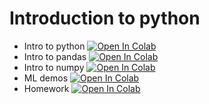 # Introduction to python

* Intro to python [![Open In Colab](https://colab.research.google.com/assets/colab-badge.svg)](https://colab.research.google.com/github/hushchyn-mikhail/hse_se_ml/blob/s01/2020/s01-intro-to-python/seminar1-python-intro.ipynb)
* Intro to pandas [![Open In Colab](https://colab.research.google.com/assets/colab-badge.svg)](https://colab.research.google.com/github/hushchyn-mikhail/hse_se_ml/blob/s01/2020/s01-intro-to-python/seminar1-pandas.ipynb)
* Intro to numpy [![Open In Colab](https://colab.research.google.com/assets/colab-badge.svg)](https://colab.research.google.com/github/hushchyn-mikhail/hse_se_ml/blob/s01/2020/s01-intro-to-python/seminar1-numpy.ipynb)
* ML demos [![Open In Colab](https://colab.research.google.com/assets/colab-badge.svg)](https://colab.research.google.com/github/hushchyn-mikhail/hse_se_ml/blob/s01_update/2020/s01-intro-to-python/seminar1-ml-demo.ipynb)
* Homework [![Open In Colab](https://colab.research.google.com/assets/colab-badge.svg)](https://colab.research.google.com/github/hushchyn-mikhail/hse_se_ml/blob/s01/2020/s01-intro-to-python/seminar1-homework.ipynb)
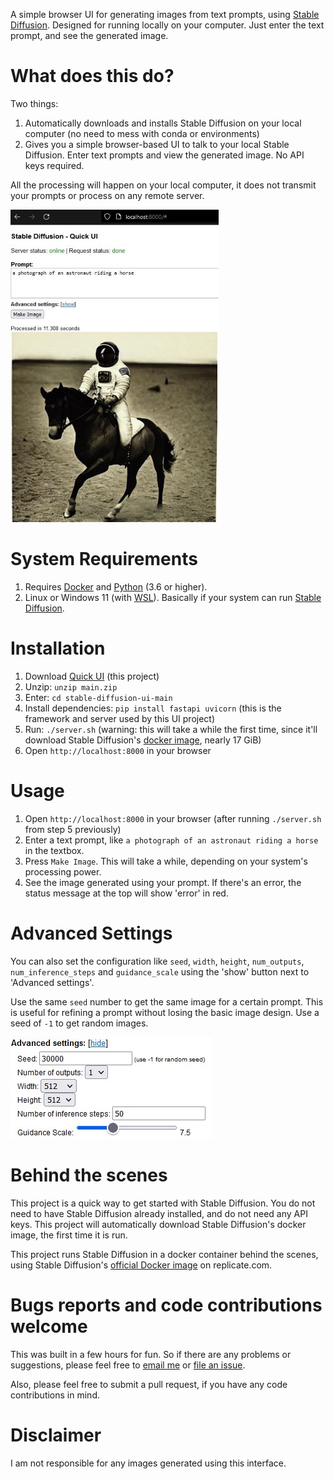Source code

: A simple browser UI for generating images from text prompts, using [Stable Diffusion](https://replicate.com/stability-ai/stable-diffusion). Designed for running locally on your computer. Just enter the text prompt, and see the generated image.

# What does this do?
Two things:
1. Automatically downloads and installs Stable Diffusion on your local computer (no need to mess with conda or environments)
2. Gives you a simple browser-based UI to talk to your local Stable Diffusion. Enter text prompts and view the generated image. No API keys required.

All the processing will happen on your local computer, it does not transmit your prompts or process on any remote server.

![Screenshot of tool](shot-v1.jpg?raw=true)

# System Requirements
1. Requires [Docker](https://docs.docker.com/engine/install/) and [Python](https://www.python.org/downloads/) (3.6 or higher).
2. Linux or Windows 11 (with [WSL](https://docs.microsoft.com/en-us/windows/wsl/install)). Basically if your system can run [Stable Diffusion](https://replicate.com/stability-ai/stable-diffusion).

# Installation
1. Download [Quick UI](https://github.com/cmdr2/stable-diffusion-ui/archive/refs/heads/main.zip) (this project)
2. Unzip: `unzip main.zip`
3. Enter: `cd stable-diffusion-ui-main`
4. Install dependencies: `pip install fastapi uvicorn` (this is the framework and server used by this UI project)
5. Run: `./server.sh` (warning: this will take a while the first time, since it'll download Stable Diffusion's [docker image](https://replicate.com/stability-ai/stable-diffusion), nearly 17 GiB)
6. Open `http://localhost:8000` in your browser

# Usage
1. Open `http://localhost:8000` in your browser (after running `./server.sh` from step 5 previously)
2. Enter a text prompt, like `a photograph of an astronaut riding a horse` in the textbox.
3. Press `Make Image`. This will take a while, depending on your system's processing power.
4. See the image generated using your prompt. If there's an error, the status message at the top will show 'error' in red.

# Advanced Settings
You can also set the configuration like `seed`, `width`, `height`, `num_outputs`, `num_inference_steps` and `guidance_scale` using the 'show' button next to 'Advanced settings'.

Use the same `seed` number to get the same image for a certain prompt. This is useful for refining a prompt without losing the basic image design. Use a seed of `-1` to get random images.

![Screenshot of advanced settings](config-v1.jpg?raw=true)

# Behind the scenes
This project is a quick way to get started with Stable Diffusion. You do not need to have Stable Diffusion already installed, and do not need any API keys. This project will automatically download Stable Diffusion's docker image, the first time it is run.

This project runs Stable Diffusion in a docker container behind the scenes, using Stable Diffusion's [official Docker image](https://replicate.com/stability-ai/stable-diffusion) on replicate.com.

# Bugs reports and code contributions welcome
This was built in a few hours for fun. So if there are any problems or suggestions, please feel free to [email me](mailto:sd@cmdr2.org) or [file an issue](https://github.com/cmdr2/stable-diffusion-ui/issues).

Also, please feel free to submit a pull request, if you have any code contributions in mind.

# Disclaimer
I am not responsible for any images generated using this interface.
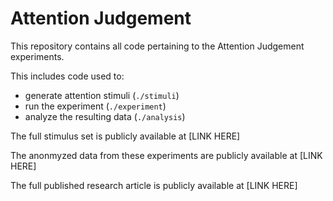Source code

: # Attention Judgement

This repository contains all code pertaining to the Attention Judgement experiments.

This includes code used to:
- generate attention stimuli (`./stimuli`)
- run the experiment (`./experiment`)
- analyze the resulting data (`./analysis`)


The full stimulus set is publicly available at [LINK HERE]

The anonmyzed data from these experiments are publicly available at [LINK HERE]

The full published research article is publicly available at [LINK HERE]
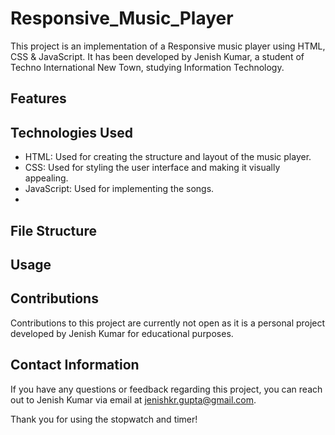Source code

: # Responsive_Music_Player

This project is an implementation of a Responsive music player using HTML, CSS & JavaScript. It has been developed by Jenish Kumar, a student of Techno International New Town, studying Information Technology.

## Features






## Technologies Used

- HTML: Used for creating the structure and layout of the music player.
- CSS: Used for styling the user interface and making it visually appealing.
- JavaScript: Used for implementing the songs.
- 

## File Structure
## Usage


## Contributions

Contributions to this project are currently not open as it is a personal project developed by Jenish Kumar for educational purposes.

## Contact Information

If you have any questions or feedback regarding this project, you can reach out to Jenish Kumar via email at [jenishkr.gupta@gmail.com](mailto:jenishkr.gupta@gmail.com).

Thank you for using the stopwatch and timer!
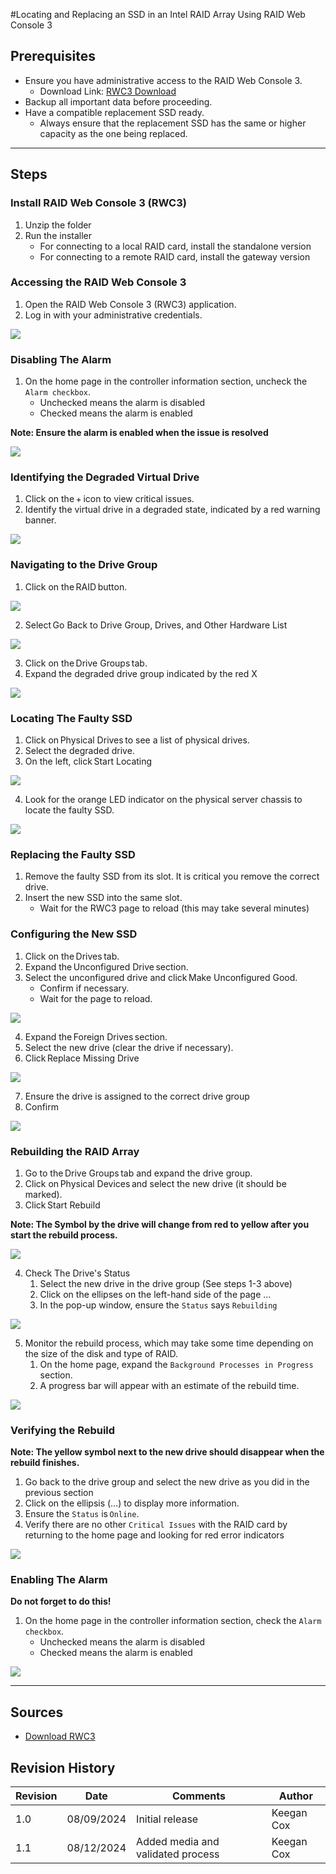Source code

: #Locating and Replacing an SSD in an Intel RAID Array Using RAID Web Console 3

## Prerequisites 
- Ensure you have administrative access to the RAID Web Console 3. 
    - Download Link: [RWC3 Download][Download RWC3]
- Backup all important data before proceeding. 
- Have a compatible replacement SSD ready. 
    - Always ensure that the replacement SSD has the same or higher capacity as the one being replaced. 

***

## Steps 

### Install RAID Web Console 3 (RWC3)
1. Unzip the folder
2. Run the installer
    - For connecting to a local RAID card, install the standalone version
    - For connecting to a remote RAID card, install the gateway version

### Accessing the RAID Web Console 3 
1. Open the RAID Web Console 3 (RWC3) application.
2. Log in with your administrative credentials.

![](https://github.com/kcox-ByteSpeed/Test_Intel_Documentation/blob/main/Images/1.png)

### Disabling The Alarm
1. On the home page in the controller information section, uncheck the `Alarm checkbox`.
    - Unchecked means the alarm is disabled
    - Checked means the alarm is enabled

**Note: Ensure the alarm is enabled when the issue is resolved**

![](https://github.com/kcox-ByteSpeed/Test_Intel_Documentation/blob/main/Images/RAID_Alarm.png)

### Identifying the Degraded Virtual Drive 
1. Click on the + icon to view critical issues. 
2. Identify the virtual drive in a degraded state, indicated by a red warning banner.

![](https://github.com/kcox-ByteSpeed/Test_Intel_Documentation/blob/main/Images/2.png)

### Navigating to the Drive Group 
1. Click on the RAID button. 

![](https://github.com/kcox-ByteSpeed/Test_Intel_Documentation/blob/main/Images/3_1.png)

2. Select Go Back to Drive Group, Drives, and Other Hardware List

![](https://github.com/kcox-ByteSpeed/Test_Intel_Documentation/blob/main/Images/3_2.png)

3. Click on the Drive Groups tab. 
4. Expand the degraded drive group indicated by the red X

![](https://github.com/kcox-ByteSpeed/Test_Intel_Documentation/blob/main/Images/3_3.png)

### Locating The Faulty SSD
1. Click on Physical Drives to see a list of physical drives. 
2. Select the degraded drive. 
3. On the left, click Start Locating

![](https://github.com/kcox-ByteSpeed/Test_Intel_Documentation/blob/main/Images/4.png)

4. Look for the orange LED indicator on the physical server chassis to locate the faulty SSD.

![](https://github.com/kcox-ByteSpeed/Test_Intel_Documentation/blob/main/Images/4_4.png)

### Replacing the Faulty SSD
1. Remove the faulty SSD from its slot. It is critical you remove the correct drive. 
2. Insert the new SSD into the same slot.
    - Wait for the RWC3 page to reload (this may take several minutes)

### Configuring the New SSD
1. Click on the Drives tab. 
2. Expand the Unconfigured Drive section.
3. Select the unconfigured drive and click Make Unconfigured Good.
    - Confirm if necessary.
    - Wait for the page to reload.

![](https://github.com/kcox-ByteSpeed/Test_Intel_Documentation/blob/main/Images/6_1.png)

4. Expand the Foreign Drives section. 
5. Select the new drive (clear the drive if necessary). 
6. Click Replace Missing Drive

![](https://github.com/kcox-ByteSpeed/Test_Intel_Documentation/blob/main/Images/6_4.png)

7. Ensure the drive is assigned to the correct drive group 
8. Confirm

![](https://github.com/kcox-ByteSpeed/Test_Intel_Documentation/blob/main/Images/6_7.png)

### Rebuilding the RAID Array
1. Go to the Drive Groups tab and expand the drive group. 
2. Click on Physical Devices and select the new drive (it should be marked). 
3. Click Start Rebuild

**Note: The Symbol by the drive will change from red to yellow after you start the rebuild process.**

![](https://github.com/kcox-ByteSpeed/Test_Intel_Documentation/blob/main/Images/7_1.png)

4. Check The Drive's Status
    1. Select the new drive in the drive group (See steps 1-3 above)
    2. Click on the ellipses on the left-hand side of the page ...
    3. In the pop-up window, ensure the `Status` says `Rebuilding`

![](https://github.com/kcox-ByteSpeed/Test_Intel_Documentation/blob/main/Images/7_4.png)

5. Monitor the rebuild process, which may take some time depending on the size of the disk and type of RAID.
    1. On the home page, expand the `Background Processes in Progress` section.
    2. A progress bar will appear with an estimate of the rebuild time. 

![](https://github.com/kcox-ByteSpeed/Test_Intel_Documentation/blob/main/Images/Monitor_Raid_Rebuild.png)

### Verifying the Rebuild

**Note: The yellow symbol next to the new drive should disappear when the rebuild finishes.**

1. Go back to the drive group and select the new drive as you did in the previous section
2. Click on the ellipsis (…) to display more information. 
3. Ensure the `Status` is `Online`. 
4. Verify there are no other `Critical Issues` with the RAID card by returning to the home page and looking for red error indicators

![](https://github.com/kcox-ByteSpeed/Test_Intel_Documentation/blob/main/Images/8_1.png)

### Enabling The Alarm

**Do not forget to do this!**

1. On the home page in the controller information section, check the `Alarm checkbox`.
    - Unchecked means the alarm is disabled
    - Checked means the alarm is enabled

![](https://github.com/kcox-ByteSpeed/Test_Intel_Documentation/blob/main/Images/RAID_Alarm.png)

***

## Sources
- [Download RWC3][Download RWC3]

[Download RWC3]: (https://webdrivers.blob.core.windows.net/drivers/server/Intel/RWC3_Win_v007.017.011.000.zip) 

## Revision History
| Revision | Date       | Comments                                                                 | Author     |
|----------|------------|--------------------------------------------------------------------------|------------|
| 1.0      | 08/09/2024 | Initial release | Keegan Cox |
| 1.1      | 08/12/2024 | Added media and validated process | Keegan Cox |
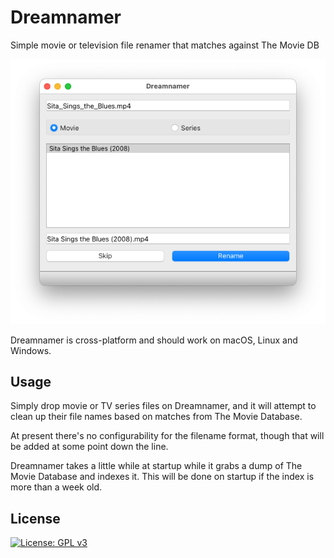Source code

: # Dreamnamer

Simple movie or television file renamer that matches against The Movie DB

![Screenshot](https://raw.githubusercontent.com/scotchi/dreamnamer/master/screenshot.png)

Dreamnamer is cross-platform and should work on macOS, Linux and Windows.

## Usage

Simply drop movie or TV series files on Dreamnamer, and it will attempt to clean up their file names based on matches from The Movie Database.

At present there's no configurability for the filename format, though that will be added at some point down the line.

Dreamnamer takes a little while at startup while it grabs a dump of The Movie Database and indexes it.  This will be done on startup if the index is more than a week old.

## License

[![License: GPL v3](https://img.shields.io/badge/License-GPLv3-blue.svg)](https://www.gnu.org/licenses/gpl-3.0)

### Exercise
Go through the listing above and write out exactly the lines starting with the one holding "1. Click on the RAID button." and running through the one holding "4. Expand the Foreign Drives section.", ends included, and no others.

### Answer box
1. Click on the RAID button. 

![](https://github.com/kcox-ByteSpeed/Test_Intel_Documentation/blob/main/Images/3_1.png)

2. Select Go Back to Drive Group, Drives, and Other Hardware List

![](https://github.com/kcox-ByteSpeed/Test_Intel_Documentation/blob/main/Images/3_2.png)

3. Click on the Drive Groups tab. 
4. Expand the degraded drive group indicated by the red X

![](https://github.com/kcox-ByteSpeed/Test_Intel_Documentation/blob/main/Images/3_3.png)

### Locating The Faulty SSD
1. Click on Physical Drives to see a list of physical drives. 
2. Select the degraded drive. 
3. On the left, click Start Locating

![](https://github.com/kcox-ByteSpeed/Test_Intel_Documentation/blob/main/Images/4.png)

4. Look for the orange LED indicator on the physical server chassis to locate the faulty SSD.

![](https://github.com/kcox-ByteSpeed/Test_Intel_Documentation/blob/main/Images/4_4.png)

### Replacing the Faulty SSD
1. Remove the faulty SSD from its slot. It is critical you remove the correct drive. 
2. Insert the new SSD into the same slot.
    - Wait for the RWC3 page to reload (this may take several minutes)

### Configuring the New SSD
1. Click on the Drives tab. 
2. Expand the Unconfigured Drive section.
3. Select the unconfigured drive and click Make Unconfigured Good.
    - Confirm if necessary.
    - Wait for the page to reload.

![](https://github.com/kcox-ByteSpeed/Test_Intel_Documentation/blob/main/Images/6_1.png)

4. Expand the Foreign Drives section. 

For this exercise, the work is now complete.